■ **EXERCISE GOAL**
Leave the pictures out and return every line below exactly.

■ **GIVEN DATA**

= Beginning of Section =

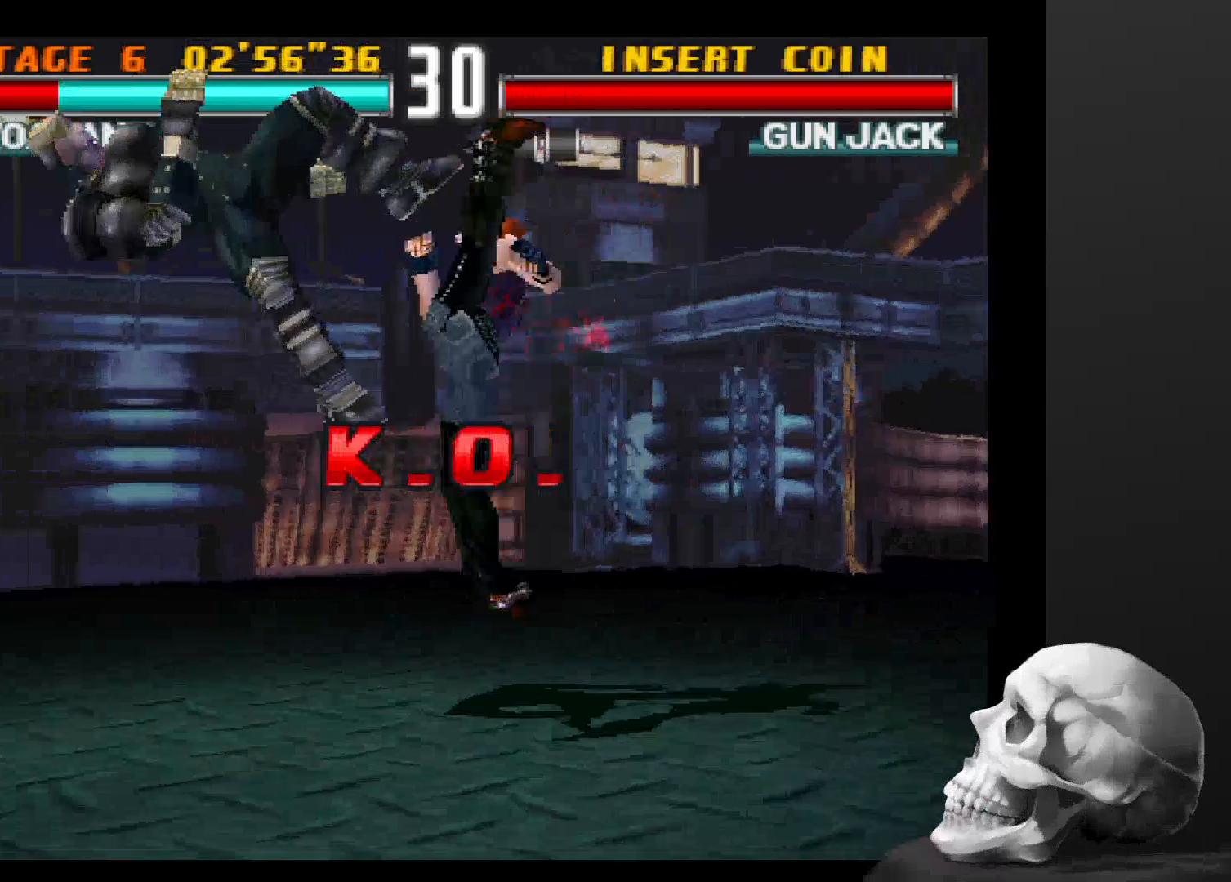
{"dt_ms": 500, "buttons": [], "left_stick": "center", "right_stick": "center", "events": []}
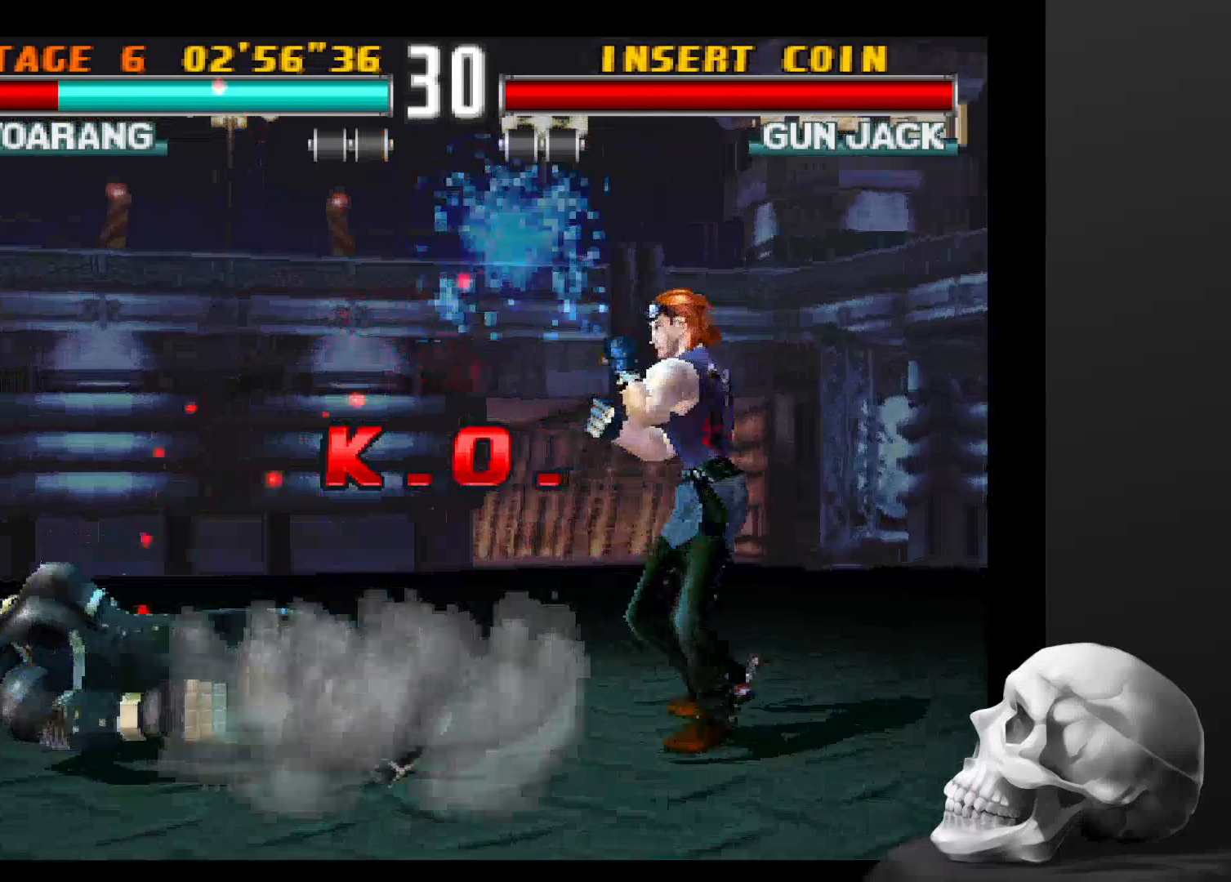
{"dt_ms": 500, "buttons": [], "left_stick": "center", "right_stick": "center", "events": []}
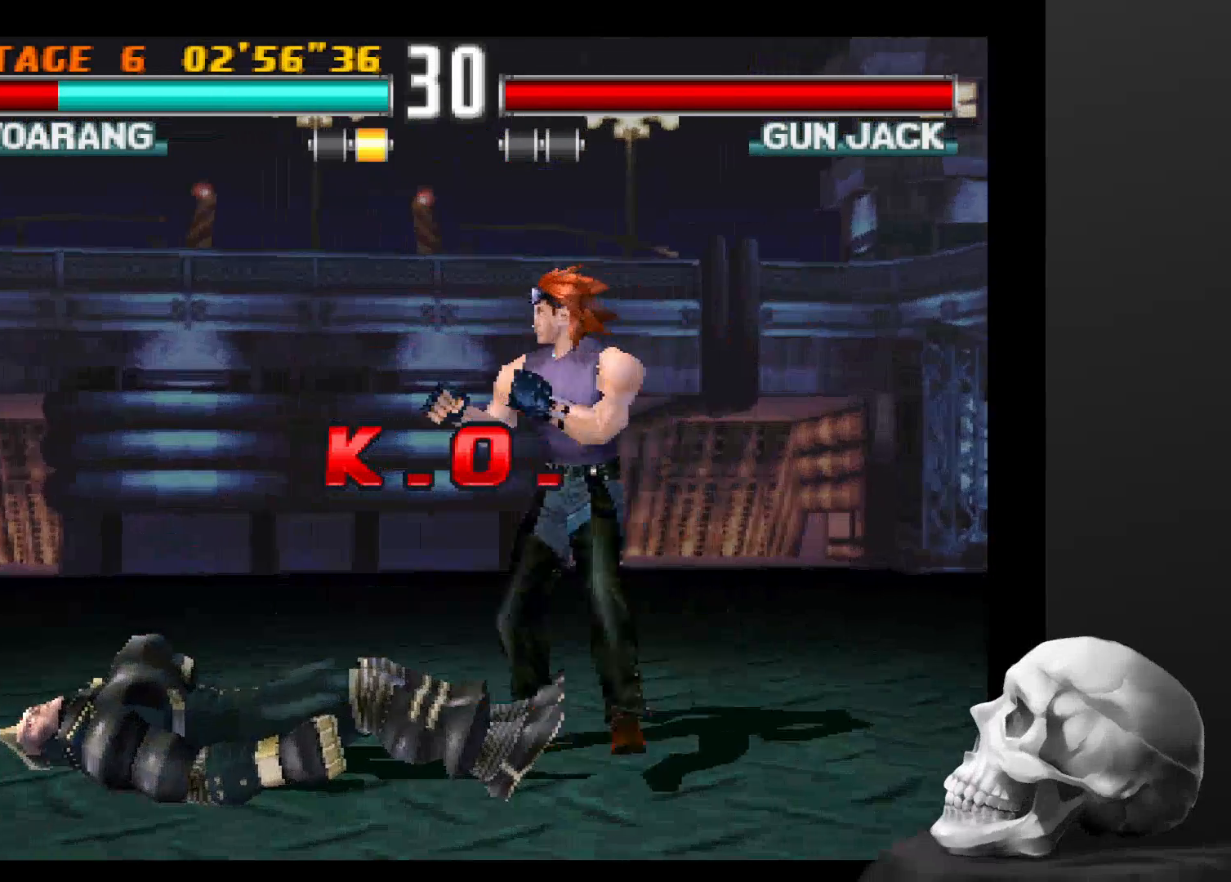
{"dt_ms": 500, "buttons": [], "left_stick": "center", "right_stick": "center", "events": []}
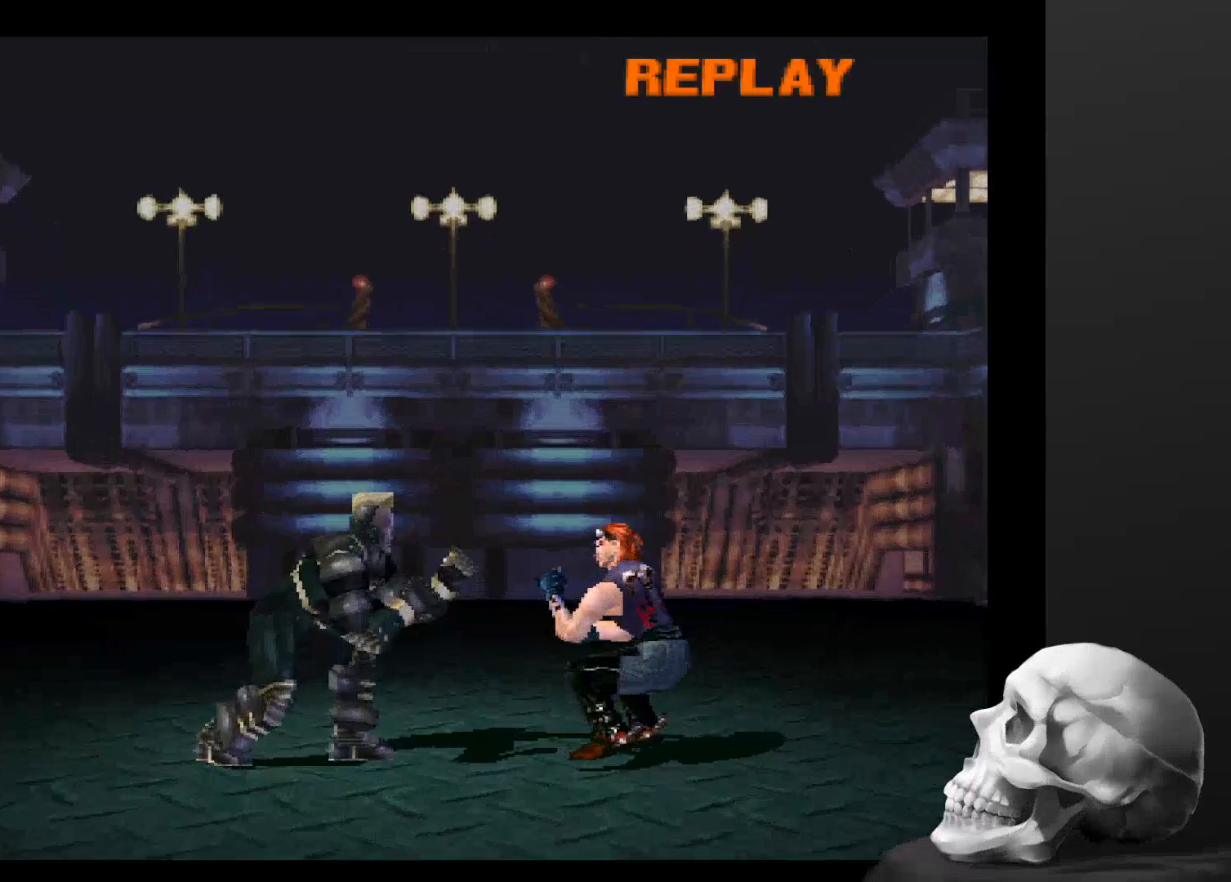
{"dt_ms": 1000, "buttons": [], "left_stick": "center", "right_stick": "center", "events": [[467, "START", "down"], [600, "START", "up"]]}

= End of Section =

■ **RESULT FOR THIS EXERCISE**
{"dt_ms": 500, "buttons": [], "left_stick": "center", "right_stick": "center", "events": []}
{"dt_ms": 500, "buttons": [], "left_stick": "center", "right_stick": "center", "events": []}
{"dt_ms": 500, "buttons": [], "left_stick": "center", "right_stick": "center", "events": []}
{"dt_ms": 1000, "buttons": [], "left_stick": "center", "right_stick": "center", "events": [[467, "START", "down"], [600, "START", "up"]]}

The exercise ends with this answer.